AWS Certified DevOps Engineer – Professional — Question 91
A company has a mission-critical application on AWS that uses automatic scaling. The company wants the deployment lifecycle to meet the following parameters:
• The application must be deployed one instance at a time to ensure the remaining fleet continues to serve traffic.
• The application is CPU intensive and must be closely monitored.
• The deployment must automatically roll back if the CPU utilization of the deployment instance exceeds 85%.
Which solution will meet these requirements?
Answer options
- A. Use AWS CloudFormation to create an AWS Step Functions state machine and Auto Scaling lifecycle hooks to move to one instance at a time into a wait state. Use AWS Systems Manager automation to deploy the update to each instance and move it back into the Auto Scaling group using the heartbeat timeout.
- B. Use AWS CodeDeploy with Amazon EC2 Auto Scaling. Configure an alarm tied to the CPU utilization metric. Use the CodeDeployDefault.OneAtAtime configuration as a deployment strategy. Configure automatic rollbacks within the deployment group to roll back the deployment if the alarm thresholds are breached.
- C. Use AWS Elastic Beanstalk for load balancing and AWS Auto Scaling. Configure an alarm tied to the CPU utilization metric. Configure rolling deployments with a fixed batch size of one instance. Enable enhanced health to monitor the status of the deployment and roll back based on the alarm previously created.
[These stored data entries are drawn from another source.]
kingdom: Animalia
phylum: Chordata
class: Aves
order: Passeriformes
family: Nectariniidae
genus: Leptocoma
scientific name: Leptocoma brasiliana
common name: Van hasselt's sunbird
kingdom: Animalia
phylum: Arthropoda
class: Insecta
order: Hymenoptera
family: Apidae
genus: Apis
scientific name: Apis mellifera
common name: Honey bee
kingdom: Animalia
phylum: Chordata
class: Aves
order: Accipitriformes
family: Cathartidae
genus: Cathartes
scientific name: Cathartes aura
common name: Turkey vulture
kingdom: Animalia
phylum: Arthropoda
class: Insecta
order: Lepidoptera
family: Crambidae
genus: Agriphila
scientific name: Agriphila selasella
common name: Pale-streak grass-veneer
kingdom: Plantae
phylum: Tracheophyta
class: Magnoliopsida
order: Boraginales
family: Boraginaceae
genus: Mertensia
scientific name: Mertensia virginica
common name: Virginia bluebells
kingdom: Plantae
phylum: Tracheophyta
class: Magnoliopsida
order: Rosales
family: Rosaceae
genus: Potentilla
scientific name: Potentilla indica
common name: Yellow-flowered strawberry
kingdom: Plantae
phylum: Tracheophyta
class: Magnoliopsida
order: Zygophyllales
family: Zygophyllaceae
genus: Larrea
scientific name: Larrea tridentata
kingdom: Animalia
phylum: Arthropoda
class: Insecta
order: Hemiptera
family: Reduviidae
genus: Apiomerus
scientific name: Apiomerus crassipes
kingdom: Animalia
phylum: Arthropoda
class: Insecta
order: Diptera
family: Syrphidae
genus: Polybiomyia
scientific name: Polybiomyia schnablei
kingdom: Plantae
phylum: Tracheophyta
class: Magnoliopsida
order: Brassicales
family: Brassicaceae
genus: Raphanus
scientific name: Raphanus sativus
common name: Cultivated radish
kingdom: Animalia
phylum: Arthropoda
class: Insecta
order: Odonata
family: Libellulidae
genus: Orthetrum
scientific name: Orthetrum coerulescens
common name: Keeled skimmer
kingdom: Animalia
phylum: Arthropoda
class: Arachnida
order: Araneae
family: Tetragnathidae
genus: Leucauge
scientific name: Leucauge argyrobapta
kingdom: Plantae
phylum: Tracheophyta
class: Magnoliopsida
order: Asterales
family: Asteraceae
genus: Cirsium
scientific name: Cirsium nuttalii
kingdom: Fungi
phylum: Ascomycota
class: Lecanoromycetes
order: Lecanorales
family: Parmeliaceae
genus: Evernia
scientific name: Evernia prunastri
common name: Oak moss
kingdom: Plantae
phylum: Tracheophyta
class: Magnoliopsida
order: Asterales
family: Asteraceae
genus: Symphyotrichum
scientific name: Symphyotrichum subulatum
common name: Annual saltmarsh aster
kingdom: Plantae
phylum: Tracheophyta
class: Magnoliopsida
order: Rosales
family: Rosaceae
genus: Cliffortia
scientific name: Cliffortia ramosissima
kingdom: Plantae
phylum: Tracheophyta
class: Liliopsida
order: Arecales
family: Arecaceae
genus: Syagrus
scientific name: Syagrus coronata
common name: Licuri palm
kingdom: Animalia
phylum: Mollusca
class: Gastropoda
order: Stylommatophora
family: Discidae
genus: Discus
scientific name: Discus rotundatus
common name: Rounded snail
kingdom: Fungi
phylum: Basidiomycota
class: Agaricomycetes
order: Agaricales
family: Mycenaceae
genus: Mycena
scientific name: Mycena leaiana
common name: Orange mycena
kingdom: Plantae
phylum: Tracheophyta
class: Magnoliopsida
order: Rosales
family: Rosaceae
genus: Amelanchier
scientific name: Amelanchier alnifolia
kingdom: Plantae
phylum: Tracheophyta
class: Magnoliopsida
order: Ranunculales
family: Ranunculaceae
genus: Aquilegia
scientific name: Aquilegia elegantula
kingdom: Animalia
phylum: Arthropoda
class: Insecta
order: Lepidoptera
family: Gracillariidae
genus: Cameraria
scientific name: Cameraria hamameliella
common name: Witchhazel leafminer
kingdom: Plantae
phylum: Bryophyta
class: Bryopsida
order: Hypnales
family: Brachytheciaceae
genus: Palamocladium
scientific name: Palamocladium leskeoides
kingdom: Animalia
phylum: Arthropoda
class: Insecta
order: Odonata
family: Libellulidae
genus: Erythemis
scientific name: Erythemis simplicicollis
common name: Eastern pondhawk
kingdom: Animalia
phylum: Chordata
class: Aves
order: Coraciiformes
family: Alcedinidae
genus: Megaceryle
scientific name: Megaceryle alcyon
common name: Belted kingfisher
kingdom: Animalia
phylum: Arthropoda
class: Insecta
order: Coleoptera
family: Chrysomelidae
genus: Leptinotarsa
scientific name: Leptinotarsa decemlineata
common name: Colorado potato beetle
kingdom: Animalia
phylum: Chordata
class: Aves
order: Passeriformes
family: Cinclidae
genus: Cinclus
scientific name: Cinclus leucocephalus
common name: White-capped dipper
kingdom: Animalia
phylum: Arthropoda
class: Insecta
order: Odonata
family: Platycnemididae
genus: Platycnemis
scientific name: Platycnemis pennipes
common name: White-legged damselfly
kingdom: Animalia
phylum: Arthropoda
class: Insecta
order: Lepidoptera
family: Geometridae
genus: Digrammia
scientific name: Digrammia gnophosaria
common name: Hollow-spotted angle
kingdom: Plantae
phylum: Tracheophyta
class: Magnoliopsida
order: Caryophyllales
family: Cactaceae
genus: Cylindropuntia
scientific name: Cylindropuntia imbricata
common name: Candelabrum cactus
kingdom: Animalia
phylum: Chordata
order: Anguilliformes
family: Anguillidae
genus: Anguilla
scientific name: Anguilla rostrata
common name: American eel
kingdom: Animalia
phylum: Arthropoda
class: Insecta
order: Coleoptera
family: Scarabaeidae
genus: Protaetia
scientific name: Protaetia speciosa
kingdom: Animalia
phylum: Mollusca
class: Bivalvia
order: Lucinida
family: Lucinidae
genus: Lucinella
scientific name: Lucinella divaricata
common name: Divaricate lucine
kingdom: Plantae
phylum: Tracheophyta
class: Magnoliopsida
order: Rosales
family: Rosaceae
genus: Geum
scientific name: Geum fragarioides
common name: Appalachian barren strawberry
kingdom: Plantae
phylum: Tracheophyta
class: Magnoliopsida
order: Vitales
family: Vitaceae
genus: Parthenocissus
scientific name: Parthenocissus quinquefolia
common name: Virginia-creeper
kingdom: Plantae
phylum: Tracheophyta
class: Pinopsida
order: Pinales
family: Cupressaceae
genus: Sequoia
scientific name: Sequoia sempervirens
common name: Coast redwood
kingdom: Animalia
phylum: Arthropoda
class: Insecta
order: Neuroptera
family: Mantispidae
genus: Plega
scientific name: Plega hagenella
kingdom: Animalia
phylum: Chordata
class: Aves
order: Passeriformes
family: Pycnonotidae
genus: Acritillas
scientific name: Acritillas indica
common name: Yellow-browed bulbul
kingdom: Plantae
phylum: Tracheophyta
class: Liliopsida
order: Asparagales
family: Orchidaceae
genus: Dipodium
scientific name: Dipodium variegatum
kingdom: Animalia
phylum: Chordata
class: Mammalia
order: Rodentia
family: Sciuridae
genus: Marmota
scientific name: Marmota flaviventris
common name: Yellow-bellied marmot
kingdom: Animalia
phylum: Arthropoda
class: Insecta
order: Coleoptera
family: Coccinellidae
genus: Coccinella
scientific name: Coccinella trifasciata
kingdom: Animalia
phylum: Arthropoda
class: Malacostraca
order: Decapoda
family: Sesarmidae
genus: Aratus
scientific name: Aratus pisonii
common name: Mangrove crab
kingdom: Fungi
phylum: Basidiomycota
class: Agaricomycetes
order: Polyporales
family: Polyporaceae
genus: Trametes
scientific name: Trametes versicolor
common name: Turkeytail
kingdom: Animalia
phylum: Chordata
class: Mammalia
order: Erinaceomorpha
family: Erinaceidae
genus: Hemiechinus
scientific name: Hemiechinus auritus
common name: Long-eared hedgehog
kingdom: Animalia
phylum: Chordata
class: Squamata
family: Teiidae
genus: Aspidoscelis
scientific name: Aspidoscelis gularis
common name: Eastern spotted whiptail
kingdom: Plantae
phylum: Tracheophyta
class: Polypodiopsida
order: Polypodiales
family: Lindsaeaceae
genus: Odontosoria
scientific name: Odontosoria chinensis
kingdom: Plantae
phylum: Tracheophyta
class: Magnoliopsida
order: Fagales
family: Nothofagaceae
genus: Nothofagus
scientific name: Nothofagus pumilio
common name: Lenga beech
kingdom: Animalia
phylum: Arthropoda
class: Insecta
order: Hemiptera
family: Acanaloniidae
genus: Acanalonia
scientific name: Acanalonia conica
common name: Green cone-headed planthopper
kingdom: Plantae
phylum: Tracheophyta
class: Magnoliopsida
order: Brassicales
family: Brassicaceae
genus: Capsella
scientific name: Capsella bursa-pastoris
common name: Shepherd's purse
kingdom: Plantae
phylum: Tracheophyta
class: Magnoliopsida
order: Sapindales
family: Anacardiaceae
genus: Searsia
- D. Use AWS Systems Manager to perform a blue/green deployment with Amazon EC2 Auto Scaling. Configure an alarm tied to the CPU utilization metric. Deploy updates one at a time. Configure automatic rollbacks within the Auto Scaling group to roll back the deployment if the alarm thresholds are breached.
Correct answer: B
Explanation
The correct answer is B because AWS CodeDeploy allows for a one-at-a-time deployment strategy while also enabling automatic rollbacks based on CPU utilization metrics. Option A does not provide a direct rollback mechanism tied to CPU usage, C does not specifically focus on the rollback aspect as required, and D involves blue/green deployments which do not align with the one-instance-at-a-time requirement.